Ellen Capy told the Reformer on Thursday that with tips on top of their base pay, baristas can make $15 or more an hour. The employees were paid a one-time bonus of $3 hour for every hour they worked during the 12 weeks after reopening in June. She also noted that she and her husband employ a manager on salary and an assistant manager who gets a higher base pay.

The former baristas disputed the $15-plus contention.

“This is inherently untrue. We do not know where they got these numbers, but we have calculated our average hourly wages (including tips) using the numbers from our last four pay stubs,” they wrote.

They noted all of the baristas were receiving $10 an hour with tips increasing the average pay to about $13.50 an hour. Vermont’s 2020 minimum wage is $10.96 per hour, but the minimum wage for tipped employees is $5.48.

“However, this pay is extremely inconsistent,” they wrote. “It all depends on how busy of a week it is and how willing people are to support their baristas on any given day.
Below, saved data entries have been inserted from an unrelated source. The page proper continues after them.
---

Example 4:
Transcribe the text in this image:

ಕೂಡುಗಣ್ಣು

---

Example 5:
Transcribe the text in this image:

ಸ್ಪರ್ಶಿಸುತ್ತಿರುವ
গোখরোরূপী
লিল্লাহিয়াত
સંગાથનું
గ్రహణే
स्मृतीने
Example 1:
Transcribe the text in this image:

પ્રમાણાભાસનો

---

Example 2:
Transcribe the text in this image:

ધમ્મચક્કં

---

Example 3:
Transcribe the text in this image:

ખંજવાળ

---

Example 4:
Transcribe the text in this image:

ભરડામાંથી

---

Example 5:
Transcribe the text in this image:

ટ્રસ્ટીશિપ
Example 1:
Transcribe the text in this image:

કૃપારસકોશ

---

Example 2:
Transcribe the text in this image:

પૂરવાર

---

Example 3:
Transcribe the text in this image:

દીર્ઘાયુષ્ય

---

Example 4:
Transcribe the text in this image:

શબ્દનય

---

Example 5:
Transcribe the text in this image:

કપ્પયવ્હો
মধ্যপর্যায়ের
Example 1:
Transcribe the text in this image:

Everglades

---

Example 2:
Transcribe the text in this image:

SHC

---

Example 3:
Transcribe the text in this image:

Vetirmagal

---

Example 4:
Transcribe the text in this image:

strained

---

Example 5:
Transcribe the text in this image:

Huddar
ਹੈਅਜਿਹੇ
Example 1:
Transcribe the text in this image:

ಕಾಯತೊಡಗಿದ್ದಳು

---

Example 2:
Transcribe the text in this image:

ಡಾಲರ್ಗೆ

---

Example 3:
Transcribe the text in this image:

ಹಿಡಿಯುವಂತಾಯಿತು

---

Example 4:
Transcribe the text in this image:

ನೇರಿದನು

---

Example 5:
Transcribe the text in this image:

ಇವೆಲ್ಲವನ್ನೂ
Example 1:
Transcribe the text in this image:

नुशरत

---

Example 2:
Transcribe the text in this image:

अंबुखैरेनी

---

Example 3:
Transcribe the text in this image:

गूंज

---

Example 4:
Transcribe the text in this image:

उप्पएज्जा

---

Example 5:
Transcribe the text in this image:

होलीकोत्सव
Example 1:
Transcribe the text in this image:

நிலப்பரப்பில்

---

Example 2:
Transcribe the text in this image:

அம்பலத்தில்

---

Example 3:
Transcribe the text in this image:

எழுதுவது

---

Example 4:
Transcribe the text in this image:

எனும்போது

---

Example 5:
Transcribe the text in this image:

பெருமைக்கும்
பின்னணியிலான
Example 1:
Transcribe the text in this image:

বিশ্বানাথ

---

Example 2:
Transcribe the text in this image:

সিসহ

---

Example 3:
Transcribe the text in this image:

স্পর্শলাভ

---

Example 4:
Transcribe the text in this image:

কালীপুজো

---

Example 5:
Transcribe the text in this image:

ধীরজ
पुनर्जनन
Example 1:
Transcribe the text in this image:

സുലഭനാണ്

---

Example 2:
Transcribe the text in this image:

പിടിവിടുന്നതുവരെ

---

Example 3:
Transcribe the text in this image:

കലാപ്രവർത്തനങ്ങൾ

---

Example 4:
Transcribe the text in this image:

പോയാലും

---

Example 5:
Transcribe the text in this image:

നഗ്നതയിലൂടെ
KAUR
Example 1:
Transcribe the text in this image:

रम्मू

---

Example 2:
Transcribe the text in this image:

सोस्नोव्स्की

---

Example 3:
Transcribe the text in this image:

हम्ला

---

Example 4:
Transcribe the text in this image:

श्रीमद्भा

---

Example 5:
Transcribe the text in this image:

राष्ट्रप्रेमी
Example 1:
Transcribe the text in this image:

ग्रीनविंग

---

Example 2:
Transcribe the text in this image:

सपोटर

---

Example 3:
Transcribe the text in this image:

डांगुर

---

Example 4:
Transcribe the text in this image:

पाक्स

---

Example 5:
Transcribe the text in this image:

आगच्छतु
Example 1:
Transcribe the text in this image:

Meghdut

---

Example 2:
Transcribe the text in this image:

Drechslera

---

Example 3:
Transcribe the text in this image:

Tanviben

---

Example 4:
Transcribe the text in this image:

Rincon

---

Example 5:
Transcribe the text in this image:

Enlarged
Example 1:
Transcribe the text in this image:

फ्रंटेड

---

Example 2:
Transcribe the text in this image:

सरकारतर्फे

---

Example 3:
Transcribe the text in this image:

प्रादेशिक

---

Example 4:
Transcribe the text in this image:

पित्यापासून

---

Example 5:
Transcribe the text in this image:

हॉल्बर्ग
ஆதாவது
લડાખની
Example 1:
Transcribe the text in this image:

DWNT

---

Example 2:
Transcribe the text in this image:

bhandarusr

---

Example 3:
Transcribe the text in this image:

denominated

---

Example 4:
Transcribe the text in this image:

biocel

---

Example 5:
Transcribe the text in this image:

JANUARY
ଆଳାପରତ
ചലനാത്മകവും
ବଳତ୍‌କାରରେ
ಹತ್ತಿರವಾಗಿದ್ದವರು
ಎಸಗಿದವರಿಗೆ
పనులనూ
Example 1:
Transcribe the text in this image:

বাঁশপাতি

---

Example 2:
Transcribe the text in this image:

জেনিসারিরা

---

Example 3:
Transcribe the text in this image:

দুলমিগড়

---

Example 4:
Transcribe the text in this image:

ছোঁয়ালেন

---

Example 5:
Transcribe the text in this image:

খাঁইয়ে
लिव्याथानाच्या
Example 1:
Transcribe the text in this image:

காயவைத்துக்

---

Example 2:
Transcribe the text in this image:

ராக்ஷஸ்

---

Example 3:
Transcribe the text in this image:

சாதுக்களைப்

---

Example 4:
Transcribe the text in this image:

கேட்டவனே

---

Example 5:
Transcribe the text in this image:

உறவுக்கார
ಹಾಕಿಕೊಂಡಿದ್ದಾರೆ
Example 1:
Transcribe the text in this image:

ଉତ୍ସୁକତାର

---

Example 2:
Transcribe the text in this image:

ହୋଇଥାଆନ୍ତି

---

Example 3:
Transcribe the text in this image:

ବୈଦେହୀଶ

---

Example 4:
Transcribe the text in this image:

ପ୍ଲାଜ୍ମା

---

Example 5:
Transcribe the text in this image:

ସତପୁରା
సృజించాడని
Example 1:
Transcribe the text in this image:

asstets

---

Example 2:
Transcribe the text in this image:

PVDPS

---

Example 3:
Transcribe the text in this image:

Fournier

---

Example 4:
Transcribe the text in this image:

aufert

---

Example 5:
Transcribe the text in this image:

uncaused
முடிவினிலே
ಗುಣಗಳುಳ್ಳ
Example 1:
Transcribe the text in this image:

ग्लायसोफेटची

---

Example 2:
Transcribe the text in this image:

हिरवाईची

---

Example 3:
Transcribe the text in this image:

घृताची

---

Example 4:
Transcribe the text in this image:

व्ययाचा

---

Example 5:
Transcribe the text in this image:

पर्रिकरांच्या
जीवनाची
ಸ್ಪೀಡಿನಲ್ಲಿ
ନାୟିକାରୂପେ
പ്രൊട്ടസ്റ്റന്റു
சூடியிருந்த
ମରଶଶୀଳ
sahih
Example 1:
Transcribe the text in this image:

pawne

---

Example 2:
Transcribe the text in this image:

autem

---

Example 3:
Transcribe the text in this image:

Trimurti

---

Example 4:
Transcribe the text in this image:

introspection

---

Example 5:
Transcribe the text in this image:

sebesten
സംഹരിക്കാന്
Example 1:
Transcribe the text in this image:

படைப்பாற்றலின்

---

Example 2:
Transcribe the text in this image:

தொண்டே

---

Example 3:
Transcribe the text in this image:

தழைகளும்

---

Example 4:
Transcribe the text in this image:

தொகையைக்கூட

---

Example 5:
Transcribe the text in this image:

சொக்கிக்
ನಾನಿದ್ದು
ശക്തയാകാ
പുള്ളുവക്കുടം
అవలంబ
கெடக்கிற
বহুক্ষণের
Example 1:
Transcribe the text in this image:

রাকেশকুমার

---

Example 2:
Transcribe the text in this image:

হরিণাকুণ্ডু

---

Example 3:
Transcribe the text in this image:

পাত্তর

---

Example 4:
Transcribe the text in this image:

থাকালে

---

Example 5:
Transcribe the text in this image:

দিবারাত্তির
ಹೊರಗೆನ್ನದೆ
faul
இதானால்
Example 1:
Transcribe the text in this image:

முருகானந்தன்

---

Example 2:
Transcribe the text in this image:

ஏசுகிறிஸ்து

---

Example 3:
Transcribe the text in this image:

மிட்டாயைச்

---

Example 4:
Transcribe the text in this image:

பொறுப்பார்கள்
We are striving to make $15 an hour. This doesn’t mean we are demanding we make $15 before tips. It is us desiring to know we will be making $15/hour if tips fall short.”

The baristas said they did receive bonus pay for working the first three months after reopening in June following the initial pandemic closure in March.

As for PPE, the baristas said they received “a few boxes of masks” and hand sanitizer, but lately were buying masks for themselves and the public out of pocket.

The Capys insisted that they “have fulfilled every request we received for additional PPE.”

The Capys also noted federal payroll protection loans “have very strict usage guidelines and we’ve followed them to a tee, including spending at least 75 percent of the loan on labor.”

In the original letter, the baristas asked for an increase in wages to $15 an hour, two weeks of paid time off for any employee testing positive for COVID-19, and the continued closure of indoor seating and the closing of the cafe’s bathroom to the public “until the employees deem it safe.” They also asked for full disclosure and transparency of company finances

In their post announcing the terminations, the Capys wrote that “the handful of baristas picketing Mocha Joe’s are good people trying to do what they think is right in a confusing time.”

However, they wrote, “[W]e strongly disagree with their decision to target Mocha Joe’s, a family-owned coffee shop in a small town, during a pandemic.”

The Capys also noted that the café will be closed for a few days.

Windham County State’s Attorney Tracy Shriver, town officials and Carignan all declined to comment for this story.

However, Carignan released a statement on Oct. 25.

“I have patronized the business for nearly two decades and have almost always found their staff friendly and helpful,” Carignan wrote to the Reformer. “They also have delicious coffee. I know both Pierre and Ellen Capy, as well as several of their employees, and hope to patronize their business again soon.”